▶ Data listing:
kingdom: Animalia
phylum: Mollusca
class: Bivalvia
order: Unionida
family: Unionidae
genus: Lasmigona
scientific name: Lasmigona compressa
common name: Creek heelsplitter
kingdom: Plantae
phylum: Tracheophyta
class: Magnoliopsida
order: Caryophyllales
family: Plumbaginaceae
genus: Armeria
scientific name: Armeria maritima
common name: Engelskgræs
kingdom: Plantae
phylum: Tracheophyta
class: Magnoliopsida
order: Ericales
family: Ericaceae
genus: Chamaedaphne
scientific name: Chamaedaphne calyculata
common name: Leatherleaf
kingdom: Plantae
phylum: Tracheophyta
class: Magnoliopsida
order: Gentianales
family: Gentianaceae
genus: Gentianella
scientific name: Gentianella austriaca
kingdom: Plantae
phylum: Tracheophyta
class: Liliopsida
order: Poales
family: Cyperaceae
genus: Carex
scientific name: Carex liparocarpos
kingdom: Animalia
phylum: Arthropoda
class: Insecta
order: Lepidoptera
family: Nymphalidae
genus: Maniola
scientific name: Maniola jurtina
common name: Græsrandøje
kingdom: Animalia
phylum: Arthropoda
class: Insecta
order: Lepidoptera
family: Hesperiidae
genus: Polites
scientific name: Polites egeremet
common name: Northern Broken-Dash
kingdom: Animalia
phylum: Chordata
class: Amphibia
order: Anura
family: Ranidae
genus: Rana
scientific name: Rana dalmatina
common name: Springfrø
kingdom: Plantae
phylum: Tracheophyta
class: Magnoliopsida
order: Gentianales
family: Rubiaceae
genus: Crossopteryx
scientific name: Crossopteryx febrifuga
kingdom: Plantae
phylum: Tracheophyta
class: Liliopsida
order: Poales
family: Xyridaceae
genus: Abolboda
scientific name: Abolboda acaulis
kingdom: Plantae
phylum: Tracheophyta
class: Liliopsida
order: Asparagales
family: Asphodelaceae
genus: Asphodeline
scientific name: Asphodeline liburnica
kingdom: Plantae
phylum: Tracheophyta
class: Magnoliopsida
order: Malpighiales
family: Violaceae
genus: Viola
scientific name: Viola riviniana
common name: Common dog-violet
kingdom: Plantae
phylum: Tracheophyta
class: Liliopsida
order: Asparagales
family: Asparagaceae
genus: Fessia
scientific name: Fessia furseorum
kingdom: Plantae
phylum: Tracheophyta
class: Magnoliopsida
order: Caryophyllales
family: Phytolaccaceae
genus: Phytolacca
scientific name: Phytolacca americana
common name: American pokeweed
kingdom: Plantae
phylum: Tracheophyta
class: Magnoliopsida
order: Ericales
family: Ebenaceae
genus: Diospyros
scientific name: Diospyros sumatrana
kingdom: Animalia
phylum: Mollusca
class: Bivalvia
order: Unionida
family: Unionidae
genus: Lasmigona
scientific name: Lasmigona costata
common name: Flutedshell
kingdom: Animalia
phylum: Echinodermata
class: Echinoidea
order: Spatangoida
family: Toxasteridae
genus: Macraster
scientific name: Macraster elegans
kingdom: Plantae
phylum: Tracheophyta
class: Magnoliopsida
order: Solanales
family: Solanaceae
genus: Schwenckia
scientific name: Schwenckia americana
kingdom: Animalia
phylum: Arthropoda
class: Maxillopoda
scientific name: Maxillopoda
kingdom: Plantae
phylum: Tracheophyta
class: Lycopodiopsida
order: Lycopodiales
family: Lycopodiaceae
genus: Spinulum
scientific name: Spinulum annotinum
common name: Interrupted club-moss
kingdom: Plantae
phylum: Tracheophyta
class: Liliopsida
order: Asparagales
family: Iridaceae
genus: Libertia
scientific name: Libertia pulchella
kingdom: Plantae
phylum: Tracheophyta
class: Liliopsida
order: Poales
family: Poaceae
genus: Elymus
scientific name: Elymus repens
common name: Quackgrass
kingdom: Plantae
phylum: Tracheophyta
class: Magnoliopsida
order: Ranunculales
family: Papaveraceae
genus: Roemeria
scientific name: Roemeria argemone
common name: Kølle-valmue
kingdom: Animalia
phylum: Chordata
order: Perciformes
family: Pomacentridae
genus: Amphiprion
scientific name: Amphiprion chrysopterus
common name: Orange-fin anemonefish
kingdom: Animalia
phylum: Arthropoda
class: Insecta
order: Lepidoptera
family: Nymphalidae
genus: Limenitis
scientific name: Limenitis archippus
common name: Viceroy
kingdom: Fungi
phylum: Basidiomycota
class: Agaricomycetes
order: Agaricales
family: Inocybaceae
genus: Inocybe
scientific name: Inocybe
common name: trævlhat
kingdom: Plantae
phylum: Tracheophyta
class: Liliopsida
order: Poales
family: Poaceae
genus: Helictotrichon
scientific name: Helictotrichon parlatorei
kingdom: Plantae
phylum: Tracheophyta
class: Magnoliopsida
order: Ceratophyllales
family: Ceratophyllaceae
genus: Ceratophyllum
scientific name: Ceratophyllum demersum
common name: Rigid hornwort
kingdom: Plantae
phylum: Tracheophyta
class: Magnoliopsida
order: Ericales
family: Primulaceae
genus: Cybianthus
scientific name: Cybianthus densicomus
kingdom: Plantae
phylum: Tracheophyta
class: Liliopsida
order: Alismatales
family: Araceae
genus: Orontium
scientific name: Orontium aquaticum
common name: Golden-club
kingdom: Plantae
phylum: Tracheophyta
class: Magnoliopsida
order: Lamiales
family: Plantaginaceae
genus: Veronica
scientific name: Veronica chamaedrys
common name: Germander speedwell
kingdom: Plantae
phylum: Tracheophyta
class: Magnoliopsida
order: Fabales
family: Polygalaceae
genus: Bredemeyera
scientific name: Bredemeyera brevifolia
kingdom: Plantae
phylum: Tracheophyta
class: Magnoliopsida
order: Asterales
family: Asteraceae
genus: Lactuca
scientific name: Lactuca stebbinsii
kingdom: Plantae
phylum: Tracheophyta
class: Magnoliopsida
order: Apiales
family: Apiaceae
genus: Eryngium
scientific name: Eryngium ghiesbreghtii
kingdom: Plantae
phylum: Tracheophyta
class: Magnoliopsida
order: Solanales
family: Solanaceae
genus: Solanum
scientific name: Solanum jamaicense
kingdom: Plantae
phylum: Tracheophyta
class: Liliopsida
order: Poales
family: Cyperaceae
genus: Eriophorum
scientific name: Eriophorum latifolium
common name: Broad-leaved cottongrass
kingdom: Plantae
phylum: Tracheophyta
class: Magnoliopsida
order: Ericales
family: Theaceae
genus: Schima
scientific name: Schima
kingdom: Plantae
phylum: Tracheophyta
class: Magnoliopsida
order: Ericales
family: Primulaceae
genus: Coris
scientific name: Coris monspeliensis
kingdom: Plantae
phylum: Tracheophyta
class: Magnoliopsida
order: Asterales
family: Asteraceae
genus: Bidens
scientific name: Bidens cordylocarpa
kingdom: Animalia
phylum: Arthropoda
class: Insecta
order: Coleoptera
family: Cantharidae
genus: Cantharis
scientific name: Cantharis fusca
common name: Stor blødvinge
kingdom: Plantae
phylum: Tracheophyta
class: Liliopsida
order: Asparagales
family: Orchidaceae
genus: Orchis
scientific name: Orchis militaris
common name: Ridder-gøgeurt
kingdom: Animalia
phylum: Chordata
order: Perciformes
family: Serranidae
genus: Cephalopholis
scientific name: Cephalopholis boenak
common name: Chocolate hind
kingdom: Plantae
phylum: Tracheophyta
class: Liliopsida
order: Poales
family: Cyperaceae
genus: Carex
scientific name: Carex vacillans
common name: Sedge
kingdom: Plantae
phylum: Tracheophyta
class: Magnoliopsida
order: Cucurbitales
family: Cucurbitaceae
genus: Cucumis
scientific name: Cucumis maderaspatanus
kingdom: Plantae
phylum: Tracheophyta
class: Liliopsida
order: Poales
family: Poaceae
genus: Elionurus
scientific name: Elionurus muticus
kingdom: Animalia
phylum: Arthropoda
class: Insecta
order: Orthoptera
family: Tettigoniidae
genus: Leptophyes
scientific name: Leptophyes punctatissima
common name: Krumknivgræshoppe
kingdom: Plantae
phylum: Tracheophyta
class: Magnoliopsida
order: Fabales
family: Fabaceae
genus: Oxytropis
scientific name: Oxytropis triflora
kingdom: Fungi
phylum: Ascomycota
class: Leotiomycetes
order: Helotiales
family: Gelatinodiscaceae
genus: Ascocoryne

▶ Your instructions: Reproduce the listing above word for word, starting with its first line and going on through the line with "genus: Gentianella".

▶ Task answer:
kingdom: Animalia
phylum: Mollusca
class: Bivalvia
order: Unionida
family: Unionidae
genus: Lasmigona
scientific name: Lasmigona compressa
common name: Creek heelsplitter
kingdom: Plantae
phylum: Tracheophyta
class: Magnoliopsida
order: Caryophyllales
family: Plumbaginaceae
genus: Armeria
scientific name: Armeria maritima
common name: Engelskgræs
kingdom: Plantae
phylum: Tracheophyta
class: Magnoliopsida
order: Ericales
family: Ericaceae
genus: Chamaedaphne
scientific name: Chamaedaphne calyculata
common name: Leatherleaf
kingdom: Plantae
phylum: Tracheophyta
class: Magnoliopsida
order: Gentianales
family: Gentianaceae
genus: Gentianella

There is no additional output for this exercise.